I find what you say about itch interesting. There is a lot of talk about itch being psychological, but that doesn't mean its "all in the head." Being stressed or anxious causes physical processes in the body to occur. It is thought that stress can cause mast cells to release histamine, which is a cause of itch. In this way, the sensory neurons are receiving input, but not from a direct external source. Although it is interesting to speculate on the reasons for why simply thinking about itch can cause one to experience it. For example, I took a Pain class last semester, and we spent a class discussing itch. If you looked around the class, everyone was surreptitiously scratching themselves. It was one of the hardest classes to focus in because of the distraction thinking of and experiencing this itch caused.

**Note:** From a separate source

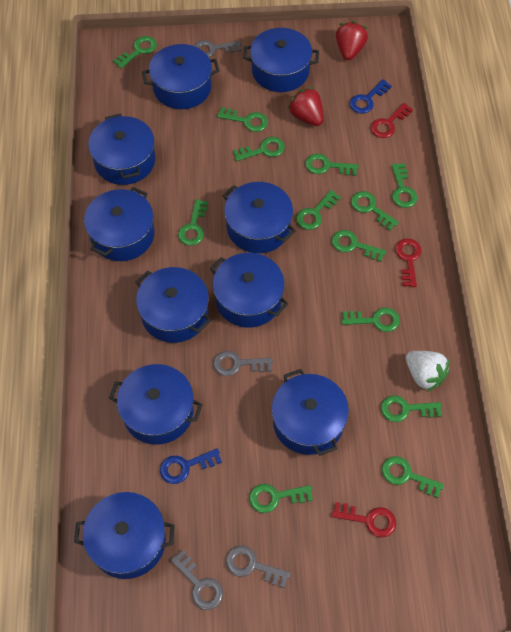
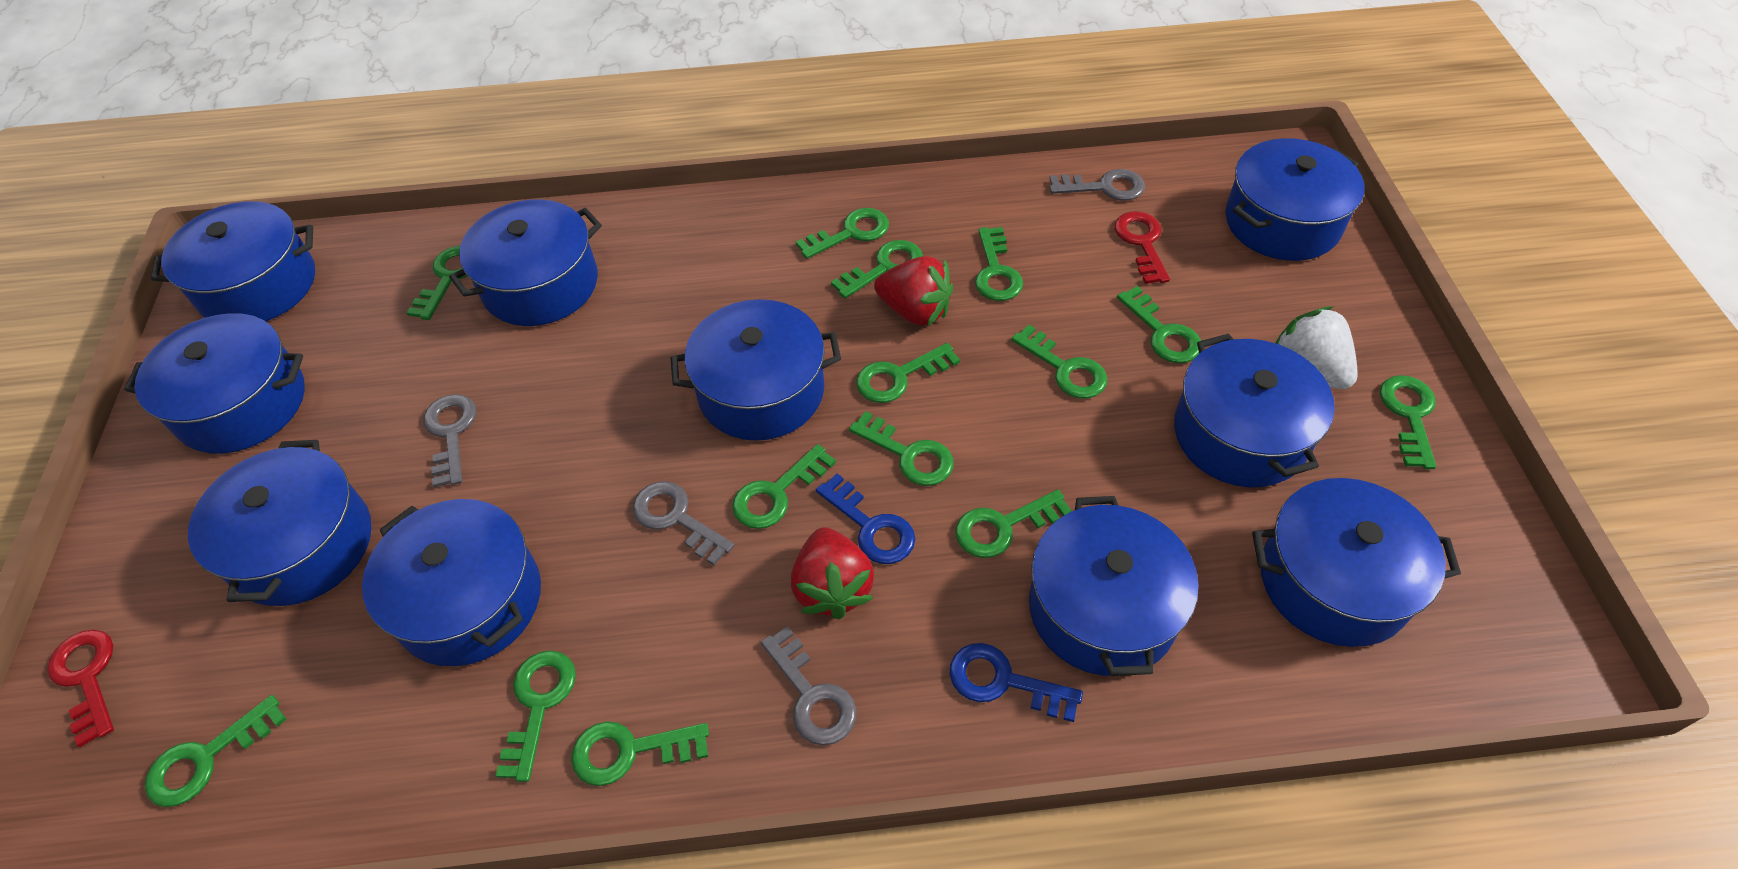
green key: [113,36,157,68] [178,199,208,246] [217,107,268,132] [233,137,285,161] [249,484,313,513] [296,190,341,230] [305,154,359,176] [332,230,386,262] [342,308,400,332] [351,191,399,231] [381,395,442,422] [382,456,444,498] [392,163,418,208] = 13 -> [145,695,287,807] [407,246,467,320] [496,651,576,782] [571,721,709,786] [732,444,836,529] [796,208,889,259] [831,240,923,299] [849,411,954,486] [856,343,960,403] [956,489,1072,558] [975,227,1023,301] [1011,325,1108,399] [1117,286,1201,363] [1380,375,1436,469] = 14
red key: [332,502,396,537] [371,103,413,138] [395,238,421,287] = 3 -> [47,630,114,747] [1115,211,1170,284] = 2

Like mentioned in a reply to this post, pain (i.e. scratching) can inhibit itch. There is a pathway that is used to detail this, which is included on this page:
http://www.nature.com/neuro/journal/v4/n1/full/nn0101_9.html
This is one of the reasons why when patients are given opiates for chronic pain, they tend to develop itch. When mechanical stimuli and pain can inhibit the itch pathway, but when they are inhibited, the itch pathway is free to transit to the dorsal horn and up to the brain. Some patients stop taking the opiates because they say that constant itch is even more miserable than the constant pain. Some people actually have what is called chronic pruritus, where they experience constant itch.